The income received by eaga from the suppliers has been added
to the total Warm Front Scheme funding available. As a result
of its work with suppliers under CERT, eaga has reinvested £44.6
million between 2005 and 2008 back into the Scheme.
17. There is a risk of duplication of effort
between some schemes. For example, the Warm Zones project set
up by fuel poverty charities with the support of government in
2000 offers similar measures to those that Warm Front provides.
The Warm Zones project targets geographic areas with fuel poor
households and offers insulation measures from a wide range of
sources including energy companies, local authorities and Warm
Front.
18. Some funding has been transferred between
schemes. The Heating Rebate Scheme, launched in 2006-07, provides
£300 in vouchers to householders aged 60 or over who do not
have a working central heating system and are not eligible for
assistance under the Warm Front Scheme. As of March 2008, £23
million of Warm Front funding had been used to fund the £300
Heating Rebate Scheme, including £20 million (6% of total
Scheme funding) in 2007-08.
19. The NAO recommended in its 2009 report[130]
on the Warm Front Scheme that the Department of Energy and Climate
Change should make effective arrangements to enable work on the
different energy efficiency schemes to be coordinated.
THE METHODS
USED TO
TARGET ASSISTANCE
AT HOUSEHOLDS
WHICH NEED
IT MOST
20. Eligibility for the Warm Front Scheme
is based on receipt of benefits, which is used as a proxy for
households likely to be in fuel poverty. Reliance on benefits
may be a pragmatic, proxy measure to determine eligibility for
the Scheme, but the inclusion of benefits that are not means-tested
has led to households that are unlikely to be in fuel poverty
being able to claim grants, resulting in an inefficient targeting
of resources. Some non-means tested benefits, such as Disability
Living Allowance and Attendance Allowance, may not indicate whether
a household is likely to be fuel poor.[131]
The Committee of Public Accounts found in its 2009 report that
nearly 75% of households assisted by the Scheme were not in fuel
poverty. Some of the Scheme funding had supported households that
were not fuel poor and homes that were already relatively energy
efficient. Eighteen per cent of households that had received assistance
under the Scheme between June 2005 and March 2008 already had
a SAP[132]
(Standard Assessment Procedure) rating above 65, meaning they
were less likely to have been fuel poor.

____________

• _THE TASKS_
(1) In the Warm Front passage, how much did eaga reinvest into the Scheme between 2005 and 2008?
(2) Pick up the Warm Front passage after its final sentence and carry it on.
The listing after this point plays no part here.

• _SUPPLIED ENTRIES_
____________

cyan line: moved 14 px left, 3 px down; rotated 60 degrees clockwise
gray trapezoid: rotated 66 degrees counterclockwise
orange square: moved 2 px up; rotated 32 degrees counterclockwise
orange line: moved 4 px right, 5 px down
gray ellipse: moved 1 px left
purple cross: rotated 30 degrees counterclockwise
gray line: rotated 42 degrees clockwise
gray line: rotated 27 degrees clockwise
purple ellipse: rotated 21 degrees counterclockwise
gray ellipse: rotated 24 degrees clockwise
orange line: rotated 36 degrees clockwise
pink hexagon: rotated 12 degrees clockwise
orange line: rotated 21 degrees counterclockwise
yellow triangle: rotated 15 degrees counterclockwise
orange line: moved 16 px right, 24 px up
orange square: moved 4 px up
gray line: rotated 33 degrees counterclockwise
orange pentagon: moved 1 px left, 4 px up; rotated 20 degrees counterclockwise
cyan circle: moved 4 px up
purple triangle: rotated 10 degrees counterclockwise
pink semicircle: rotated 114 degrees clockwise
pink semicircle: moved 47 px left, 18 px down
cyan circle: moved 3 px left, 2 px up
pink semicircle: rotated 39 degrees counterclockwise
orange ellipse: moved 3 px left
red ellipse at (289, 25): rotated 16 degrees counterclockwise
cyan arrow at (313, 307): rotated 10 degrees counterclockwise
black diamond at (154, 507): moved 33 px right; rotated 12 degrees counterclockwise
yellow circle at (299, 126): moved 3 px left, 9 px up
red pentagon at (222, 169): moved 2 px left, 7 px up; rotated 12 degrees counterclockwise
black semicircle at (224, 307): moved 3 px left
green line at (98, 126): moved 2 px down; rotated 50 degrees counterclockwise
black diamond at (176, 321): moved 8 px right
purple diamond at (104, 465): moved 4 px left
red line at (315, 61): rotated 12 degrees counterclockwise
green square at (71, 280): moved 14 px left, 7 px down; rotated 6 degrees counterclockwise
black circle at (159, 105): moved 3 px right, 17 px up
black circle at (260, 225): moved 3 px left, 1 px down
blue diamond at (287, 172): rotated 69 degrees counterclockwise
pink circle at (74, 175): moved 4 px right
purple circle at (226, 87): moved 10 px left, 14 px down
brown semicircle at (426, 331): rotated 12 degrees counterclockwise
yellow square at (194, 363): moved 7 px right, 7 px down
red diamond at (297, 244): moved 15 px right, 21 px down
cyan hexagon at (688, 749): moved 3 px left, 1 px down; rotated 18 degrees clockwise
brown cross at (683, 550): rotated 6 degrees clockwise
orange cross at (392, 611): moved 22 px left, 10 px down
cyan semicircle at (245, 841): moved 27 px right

____________

• _ANSWERS PER TASK_
(1) £44.6 million.

(2)
21. We found in our 2008 report on the Warm
Front Scheme that it was only available to 35%[133]
of households most likely to be "fuel poor". One of
the reasons is that many people do not claim benefits to which
they are entitled. The Department for Work and Pensions has calculated,
for example, that at least a third of people eligible for pension
credit did not claim it in 2006-07. The Scheme has tried to account
for this effect through offering a benefit entitlement check to
all applicants, to determine whether they are eligible for additional
benefits they are not currently claiming, which may make them
eligible for the Scheme.
22. The Warm Front Scheme aims to help all
vulnerable groups who might suffer from the cold, which has blunted
its effectiveness in focusing on those in the worst cases of fuel
poverty. The Scheme was revised in 2003 to improve its targeting,
but this only added pension credit to the list of qualifying benefits.
Funds are therefore not necessarily focused on the most vulnerable
households.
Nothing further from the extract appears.